YOUR ASSIGNMENT:
I would like the records restated word for word, without the pictures.

MATERIAL PROVIDED:
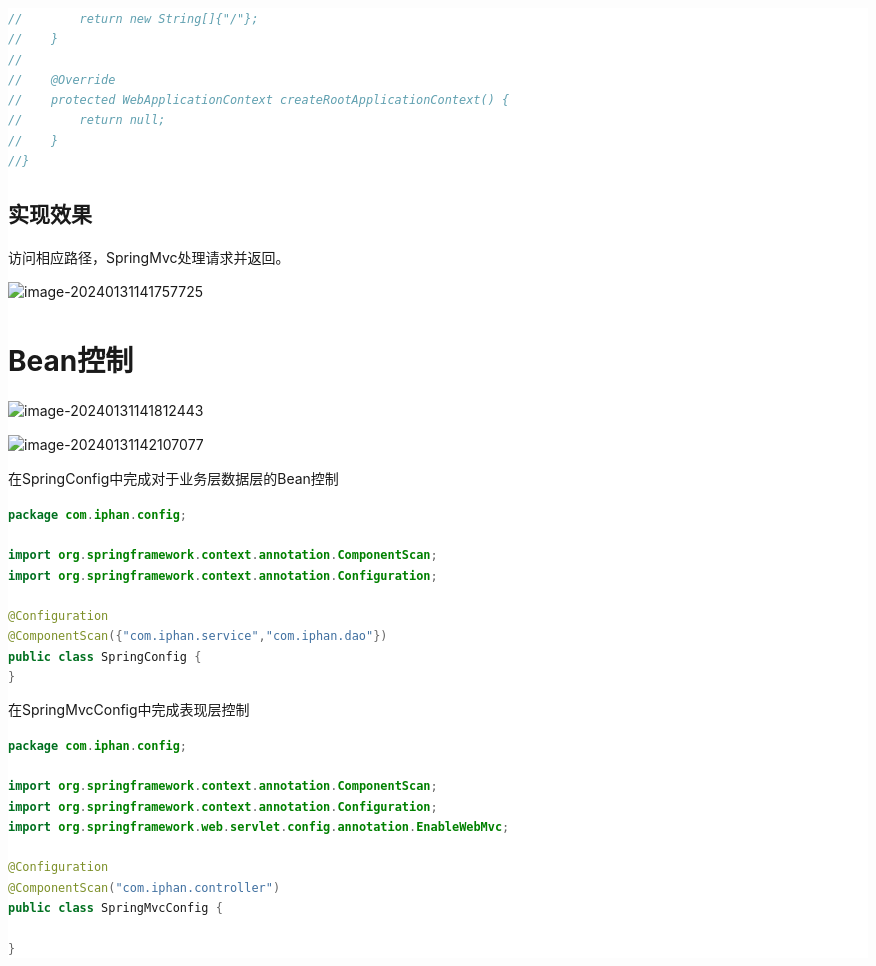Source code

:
 ```java
//        return new String[]{"/"};
//    }
//
//    @Override
//    protected WebApplicationContext createRootApplicationContext() {
//        return null;
//    }
//}
```

## 实现效果

访问相应路径，SpringMvc处理请求并返回。

![image-20240131141757725](../images/image-20240131141757725.png)

# Bean控制

![image-20240131141812443](../images/image-20240131141812443.png)

![image-20240131142107077](../images/image-20240131142107077.png)

在SpringConfig中完成对于业务层数据层的Bean控制

```java
package com.iphan.config;

import org.springframework.context.annotation.ComponentScan;
import org.springframework.context.annotation.Configuration;

@Configuration
@ComponentScan({"com.iphan.service","com.iphan.dao"})
public class SpringConfig {
}
```

在SpringMvcConfig中完成表现层控制

```java
package com.iphan.config;

import org.springframework.context.annotation.ComponentScan;
import org.springframework.context.annotation.Configuration;
import org.springframework.web.servlet.config.annotation.EnableWebMvc;

@Configuration
@ComponentScan("com.iphan.controller")
public class SpringMvcConfig {

}
```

RESULT:
Source code

:
 ```java
//        return new String[]{"/"};
//    }
//
//    @Override
//    protected WebApplicationContext createRootApplicationContext() {
//        return null;
//    }
//}
```

## 实现效果

访问相应路径，SpringMvc处理请求并返回。

![image-20240131141757725](../images/image-20240131141757725.png)

# Bean控制

![image-20240131141812443](../images/image-20240131141812443.png)

![image-20240131142107077](../images/image-20240131142107077.png)

在SpringConfig中完成对于业务层数据层的Bean控制

```java
package com.iphan.config;

import org.springframework.context.annotation.ComponentScan;
import org.springframework.context.annotation.Configuration;

@Configuration
@ComponentScan({"com.iphan.service","com.iphan.dao"})
public class SpringConfig {
}
```

在SpringMvcConfig中完成表现层控制

```java
package com.iphan.config;

import org.springframework.context.annotation.ComponentScan;
import org.springframework.context.annotation.Configuration;
import org.springframework.web.servlet.config.annotation.EnableWebMvc;

@Configuration
@ComponentScan("com.iphan.controller")
public class SpringMvcConfig {

}
```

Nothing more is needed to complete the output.